Few organizations have a standard application decommissioning process, which carries big cost implications and bigger risk exposures. And all those legacy apps can’t be managed with the same scrutiny as your active application portfolio. Yet many of them contain PII or PHI, and as long as they’re out there unmanaged, you don’t have visibility into where sensitive information lives and where it doesn’t.
An application portfolio should align to a data map that identifies the nature of the data in the application and the level of security required for that data. Let’s face it: A data map of 100 applications is a lot easier to manage than a data map of 1,000 or 10,000 apps.
A View From Above
Access rights are another area where information management can impact InfoSec goals.
This is a new spin on an old problem. Records management and information management have been discussing how to clean up content for years now. Let's use network drives as an example, but this applies to any “platform.”

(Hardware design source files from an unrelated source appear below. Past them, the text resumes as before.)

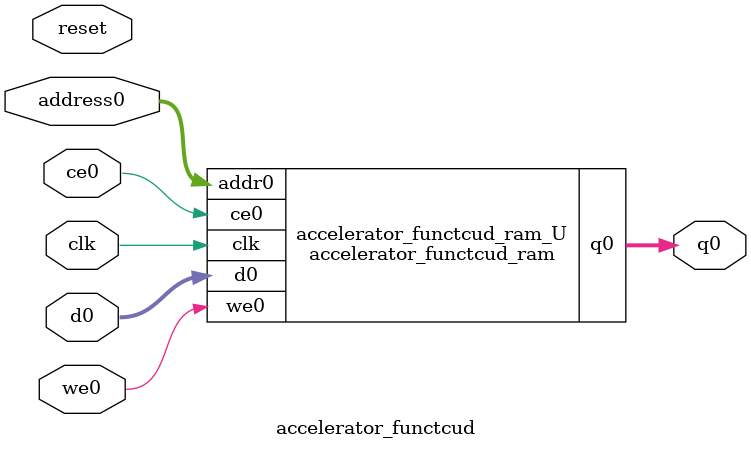
<source format=v>

`timescale 1 ns / 1 ps
module accelerator_functcud_ram (addr0, ce0, d0, we0, q0,  clk);

parameter DWIDTH = 32;
parameter AWIDTH = 10;
parameter MEM_SIZE = 784;

input[AWIDTH-1:0] addr0;
input ce0;
input[DWIDTH-1:0] d0;
input we0;
output reg[DWIDTH-1:0] q0;
input clk;

(* ram_style = "block" *)reg [DWIDTH-1:0] ram[0:MEM_SIZE-1];




always @(posedge clk)  
begin 
    if (ce0) 
    begin
        if (we0) 
        begin 
            ram[addr0] <= d0; 
            q0 <= d0;
        end 
        else 
            q0 <= ram[addr0];
    end
end


endmodule


`timescale 1 ns / 1 ps
module accelerator_functcud(
    reset,
    clk,
    address0,
    ce0,
    we0,
    d0,
    q0);

parameter DataWidth = 32'd32;
parameter AddressRange = 32'd784;
parameter AddressWidth = 32'd10;
input reset;
input clk;
input[AddressWidth - 1:0] address0;
input ce0;
input we0;
input[DataWidth - 1:0] d0;
output[DataWidth - 1:0] q0;



accelerator_functcud_ram accelerator_functcud_ram_U(
    .clk( clk ),
    .addr0( address0 ),
    .ce0( ce0 ),
    .we0( we0 ),
    .d0( d0 ),
    .q0( q0 ));

endmodule


</source>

A high-level analysis of your network drives should identify the access rights (global, group, individual, etc.), the content owner, content age, content type, etc. Access rights are a quick-hit way to reduce exposure. InfoSec doesn’t need to consult the business, Legal, or anyone else to make this move. Auditing and remediating access rights falls fully within its jurisdiction.
In many cases, access rights pose exposure problems because the default for many network drives is global access. In addition, long-time employees collect specialized access as they move from one department to another, usually without revocation of their previous access rights.
Performing the kind of analysis described above also provides the InfoSec group with a view of “junk” files, orphaned data, and sensitive data — all areas where InfoSec can partner with IT to perform cleanup activities. Junk files can be destroyed as a part of basic application hygiene activities. Orphaned files can be migrated to a “holding pen” and disposed of as dictated by policy. Sensitive data can be quarantined and migrated to a secure environment or, if outdated, can be disposed of.
In my opinion, organizations that put InfoSec over Information Management are moving in the right direction.
At a recent records management conference, I heard someone remark that Enron was the records industry’s big chance to elevate the discipline, and they missed it. I agree.
We’re now at another of those Enron-level moments. We need to protect the customer data that’s entrusted to us. When a breach happens (and it will), we need to be able to say that we did everything in our powers, via internal policies, processes, policies and procedures, and technology, to protect that data.
Information Management has an opportunity within the InfoSec organization to elevate its discipline. Will it take this opportunity to do so?